Изредка кажется, что моя жизнь похожа на длинный, затянувшийся фильм без счастливого финала. Мне 62 года. Я сижу у окна своей маленькой квартиры на окраине Москвы, смотрю на машины, снующие мимо, и думаю, как быстро всё пролетело. Всё исчезло. Осталась лишь я — с тревогой внутри и страхом перед завтрашним днём.
Четырнадцать лет назад моя жизнь раскололась на “до” и “после”. Сначала умер отец — он долго боролся с раком, и каждый его вздох звучал в моём сердце, как удар молота. Через несколько месяцев ушла моя младшая сестра — та же болезнь, тот же невыносимый ад. А потом произошло то, что я никак не могла предвидеть: у мамы началась деменция. Она перестала узнавать лица, путала день с ночью, терялась в собственной квартире. Из взрослого человека она превратилась в беспомощного ребёнка. А мой муж… Он не выдержал. Он ушёл. Сказал, что устал жить с тенью женщины, которую некогда любил. Ушел к молодой, лёгкой, беззаботной. Я осталась одна — с больной матерью и дочерью от первого брака, которая меня ненавидела.
Она так и не простила мой второй брак. Когда я повторно вышла замуж, ей было одиннадцать, и, как оказалось, всё это время она копила в себе обиду. Мы стали чужими друг для друга. Мне неоткуда было ждать помощи. Друзья отдалились, знакомые перестали звонить. Я старалась выживать. Сходила с ума от боли и усталости, но не позволяла себе сломаться. Только регулярные визиты к психологу помогали мне держаться на плаву. Мама стала как новорождённая — кормила её с ложечки, меняла подгузники, купала, пела ей колыбельные, когда она плакала по ночам. Мы пережили всё: инсульты, перелом шейки бедра, тяжёлую операцию. Шесть лет я жила на грани.
А потом её не стало.
Казалось бы, должно было стать легче. Но вместо этого — пустота. А с дочерью всё продолжалась боль. Постоянные упрёки, претензии, обвинения: что я мало помогаю деньгами, что она не может себе позволить отпуск, поскольку не нашла “нормальную работу”, и, конечно, я во всем виновата. Виновата, что её отчим ушёл. Виновата, что не поддержала, когда ей было трудно. Виновата, что родила её в неподходящее время и не от того человека.
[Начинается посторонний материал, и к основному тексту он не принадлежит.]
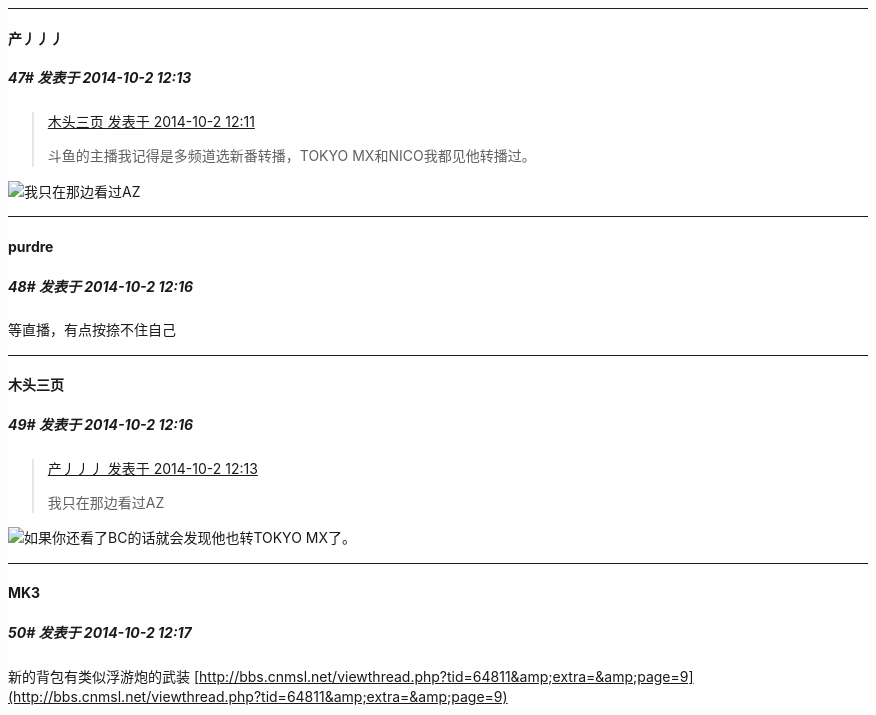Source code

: 

*****

####  产丿丿丿  
##### 47#       发表于 2014-10-2 12:13



<blockquote><a href="httphttps://bbs.saraba1st.com/2b/forum.php?mod=redirect&amp;goto=findpost&amp;pid=26802737&amp;ptid=1061969" target="_blank">木头三页 发表于 2014-10-2 12:11</a>

斗鱼的主播我记得是多频道选新番转播，TOKYO MX和NICO我都见他转播过。</blockquote>
<img src="https://static.saraba1st.com/image/smiley/face/44.gif" referrerpolicy="no-referrer">我只在那边看过AZ







*****

####  purdre  
##### 48#       发表于 2014-10-2 12:16




等直播，有点按捺不住自己







*****

####  木头三页  
##### 49#       发表于 2014-10-2 12:16



<blockquote><a href="httphttps://bbs.saraba1st.com/2b/forum.php?mod=redirect&amp;goto=findpost&amp;pid=26802760&amp;ptid=1061969" target="_blank">产丿丿丿 发表于 2014-10-2 12:13</a>

我只在那边看过AZ</blockquote>
<img src="https://static.saraba1st.com/image/smiley/face/96.gif" referrerpolicy="no-referrer">如果你还看了BC的话就会发现他也转TOKYO MX了。







*****

####  MK3  
##### 50#       发表于 2014-10-2 12:17




新的背包有类似浮游炮的武装
[http://bbs.cnmsl.net/viewthread.php?tid=64811&amp;extra=&amp;page=9](http://bbs.cnmsl.net/viewthread.php?tid=64811&amp;extra=&amp;page=9)
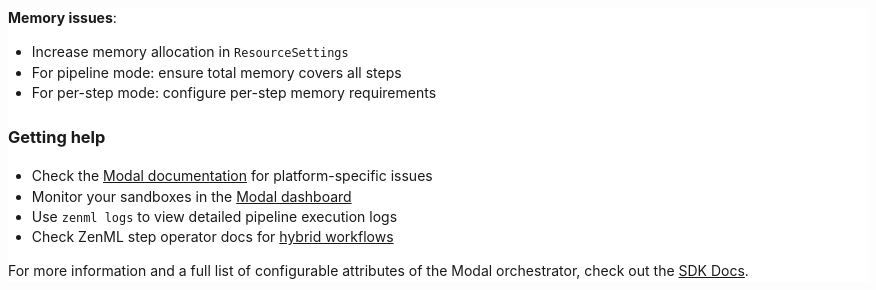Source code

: **Memory issues**:
- Increase memory allocation in `ResourceSettings`
- For pipeline mode: ensure total memory covers all steps
- For per-step mode: configure per-step memory requirements

### Getting help

- Check the [Modal documentation](https://modal.com/docs) for platform-specific issues
- Monitor your sandboxes in the [Modal dashboard](https://modal.com/apps)
- Use `zenml logs` to view detailed pipeline execution logs
- Check ZenML step operator docs for [hybrid workflows](../step-operators/modal.md)

For more information and a full list of configurable attributes of the Modal orchestrator, check out the [SDK Docs](https://sdkdocs.zenml.io/latest/integration_code_docs/integrations-modal.html#zenml.integrations.modal.orchestrators).
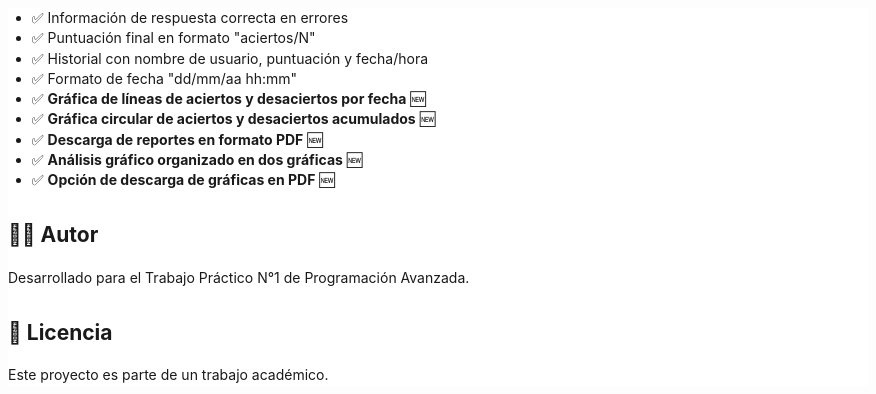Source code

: - ✅ Información de respuesta correcta en errores
- ✅ Puntuación final en formato "aciertos/N"
- ✅ Historial con nombre de usuario, puntuación y fecha/hora
- ✅ Formato de fecha "dd/mm/aa hh:mm"
- ✅ **Gráfica de líneas de aciertos y desaciertos por fecha** 🆕
- ✅ **Gráfica circular de aciertos y desaciertos acumulados** 🆕
- ✅ **Descarga de reportes en formato PDF** 🆕
- ✅ **Análisis gráfico organizado en dos gráficas** 🆕
- ✅ **Opción de descarga de gráficas en PDF** 🆕

## 👨‍💻 Autor

Desarrollado para el Trabajo Práctico N°1 de Programación Avanzada.

## 📄 Licencia

Este proyecto es parte de un trabajo académico.
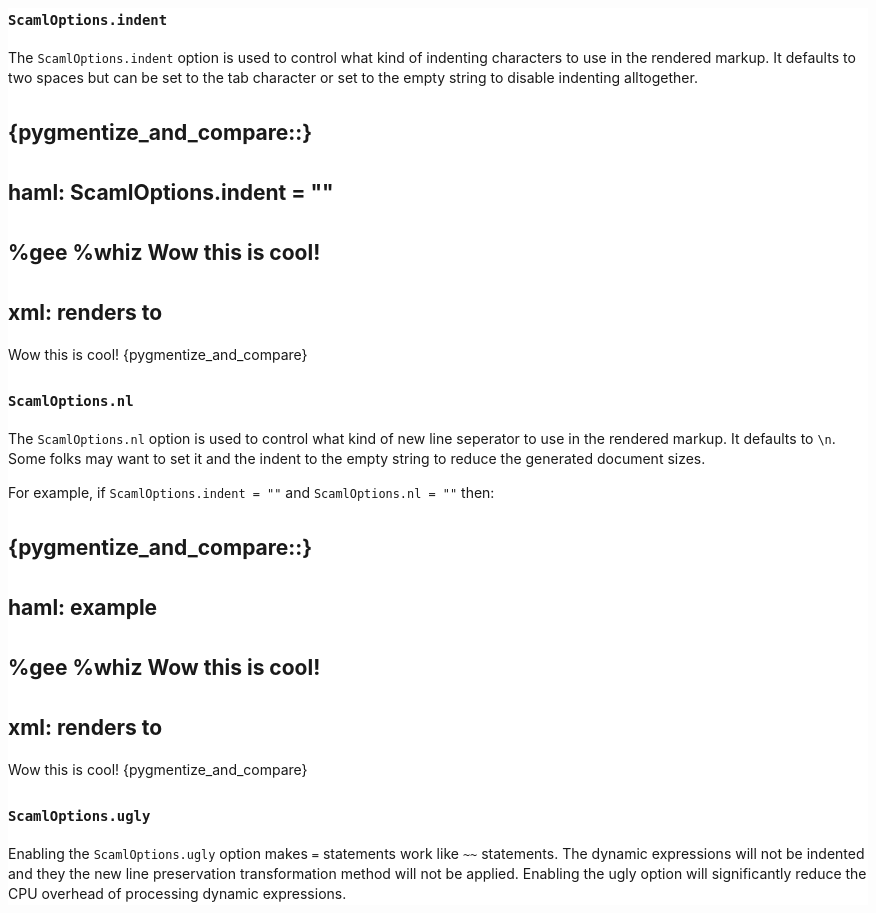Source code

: ### `ScamlOptions.indent`

The `ScamlOptions.indent` option is used to control what kind of indenting characters to 
use in the rendered markup.  It defaults to two spaces but can be set to the tab character
or set to the empty string to disable indenting alltogether.

{pygmentize_and_compare::}
-----------------------------
haml: ScamlOptions.indent = ""
-----------------------------
%gee
  %whiz
    Wow this is cool!
-----------------------------
xml: renders to
-----------------------------
<gee>
<whiz>
Wow this is cool!
</whiz>
</gee>
{pygmentize_and_compare}

### `ScamlOptions.nl`

The `ScamlOptions.nl` option is used to control what kind of new line seperator to 
use in the rendered markup.  It defaults to `\n`.  Some folks may want to set it and the indent
to the empty string to reduce the generated document sizes.

For example, if `ScamlOptions.indent = ""` and `ScamlOptions.nl = ""` then:

{pygmentize_and_compare::}
-----------------------------
haml: example
-----------------------------
%gee
  %whiz
    Wow this is cool!
-----------------------------
xml: renders to
-----------------------------
<gee><whiz>Wow this is cool!</whiz></gee>
{pygmentize_and_compare}

### `ScamlOptions.ugly`

Enabling the `ScamlOptions.ugly` option makes `=` statements work like `~~` statements.  The dynamic expressions
will not be indented and they the new line preservation transformation method will not be applied.  Enabling the
ugly option will significantly reduce the CPU overhead of processing dynamic expressions.
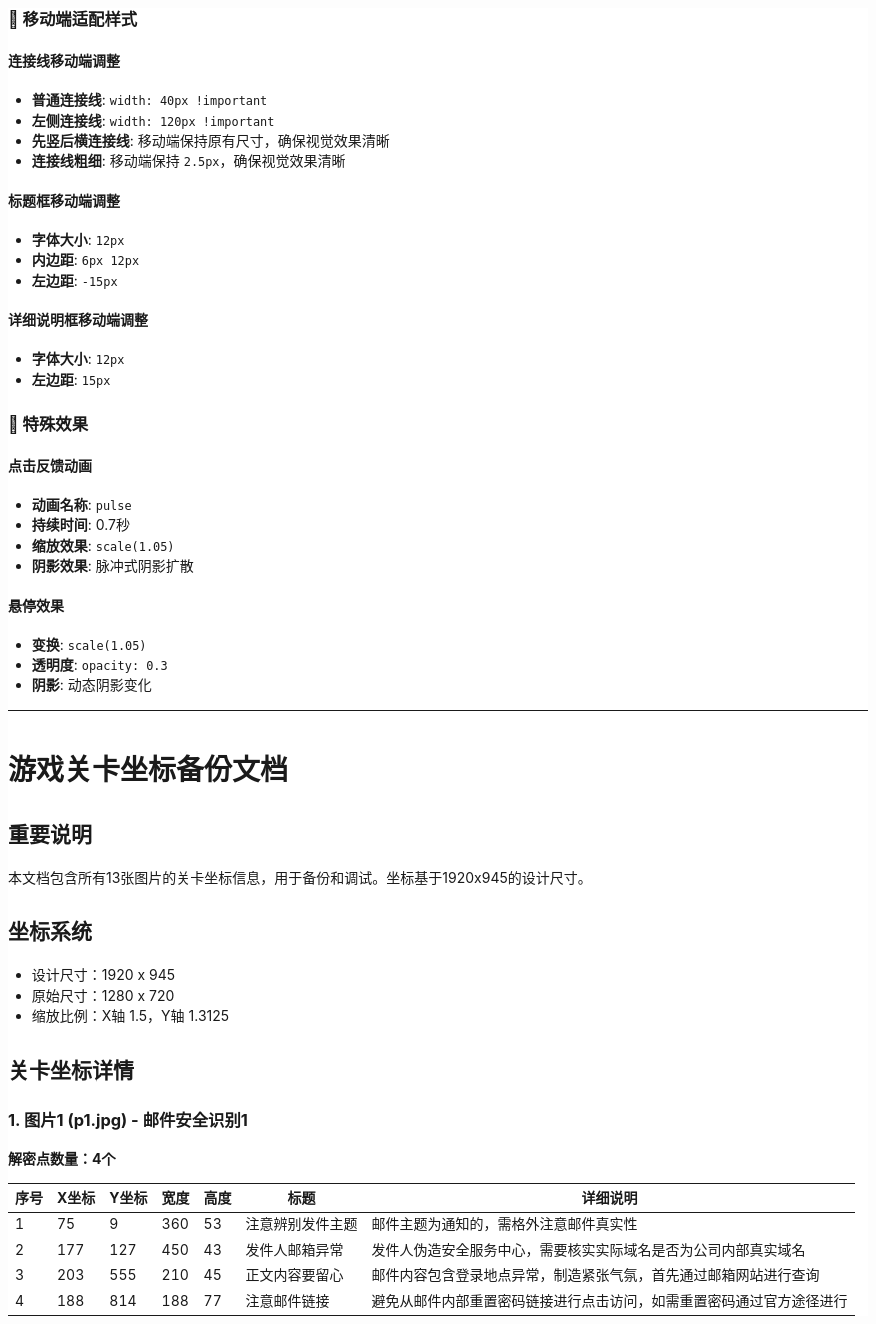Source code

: ### 📱 移动端适配样式

#### 连接线移动端调整
- **普通连接线**: `width: 40px !important`
- **左侧连接线**: `width: 120px !important`
- **先竖后横连接线**: 移动端保持原有尺寸，确保视觉效果清晰
- **连接线粗细**: 移动端保持 `2.5px`，确保视觉效果清晰

#### 标题框移动端调整
- **字体大小**: `12px`
- **内边距**: `6px 12px`
- **左边距**: `-15px`

#### 详细说明框移动端调整
- **字体大小**: `12px`
- **左边距**: `15px`

### 🎯 特殊效果

#### 点击反馈动画
- **动画名称**: `pulse`
- **持续时间**: 0.7秒
- **缩放效果**: `scale(1.05)`
- **阴影效果**: 脉冲式阴影扩散

#### 悬停效果
- **变换**: `scale(1.05)`
- **透明度**: `opacity: 0.3`
- **阴影**: 动态阴影变化

---

# 游戏关卡坐标备份文档

## 重要说明
本文档包含所有13张图片的关卡坐标信息，用于备份和调试。坐标基于1920x945的设计尺寸。

## 坐标系统
- 设计尺寸：1920 x 945
- 原始尺寸：1280 x 720
- 缩放比例：X轴 1.5，Y轴 1.3125

## 关卡坐标详情

### 1. 图片1 (p1.jpg) - 邮件安全识别1
**解密点数量：4个**

| 序号 | X坐标 | Y坐标 | 宽度 | 高度 | 标题 | 详细说明 |
|------|--------|--------|------|------|------|----------|
| 1 | 75 | 9 | 360 | 53 | 注意辨别发件主题 | 邮件主题为通知的，需格外注意邮件真实性 |
| 2 | 177 | 127 | 450 | 43 | 发件人邮箱异常 | 发件人伪造安全服务中心，需要核实实际域名是否为公司内部真实域名 |
| 3 | 203 | 555 | 210 | 45 | 正文内容要留心 | 邮件内容包含登录地点异常，制造紧张气氛，首先通过邮箱网站进行查询 |
| 4 | 188 | 814 | 188 | 77 | 注意邮件链接 | 避免从邮件内部重置密码链接进行点击访问，如需重置密码通过官方途径进行 |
Я оформила на неё родительскую квартиру. Сколько слёз, нервов и бессонных ночей это стоило — знает лишь мой психолог. Затем у меня тоже обнаружили рак. Ужасный диагноз. Химиотерапия. Операция. И постоянные скандалы. Дочь переехала ко мне на время — не из милосердия, а потому что не было ясно, выживу ли я. Молчаливая, злая, равнодушная. Она была рядом телом, но не душой.
С тех пор прошло шесть лет. Моё здоровье, слава Богу, стабилизировалось. Я опять работаю, радуюсь мелочам, понемногу возвращаюсь к себе. Дочь вышла замуж, родила чудесного малыша. Живут отдельно. Мы общаемся, но я постоянно чувствую, насколько хрупка эта связь. Стоит лишь сделать неловкий шаг — и мост рухнет.
Я живу. Но будто не совсем. Потому что внутри — одиночество. Вечерами я возвращаюсь домой, и тишина звонит в ушах. Во время пандемии это ощущение стало невыносимым. Подруги — кто-то уехал, кто-то растворился в семье. Никто не звонит. Некому рассказать, что мне снилось. Некому пожаловаться на боль в ноге. Никто не спросит: “А ты поела сегодня, Лена?”
Я вспоминаю, как когда-то была нужной. Как готовила ужины, гладила школьную форму, вязала носки, бегала по больницам, собирала документы, ночами дежурила у кровати больной мамы. А теперь — тишина. Никто не ждёт. И нигде не ждут. И это пугает. Пугает так, что иногда я просыпаюсь в холодном поту — с мыслями, что однажды упаду в ванной, и никто не узнает. Что однажды просто исчезну, и мир не заметит.
Я боюсь будущего. Боюсь стать той самой старушкой с потухшим взглядом, которая сидит у подъезда, чтобы просто услышать чей-то голос. Я не ищу жалости. Мне не нужна сочувствия. Я просто хочу быть кому-то важной. Хоть капельку.
Спасибо, если дочитали. Это значит, что я сегодня была услышана. А значит, ещё не совсем одна.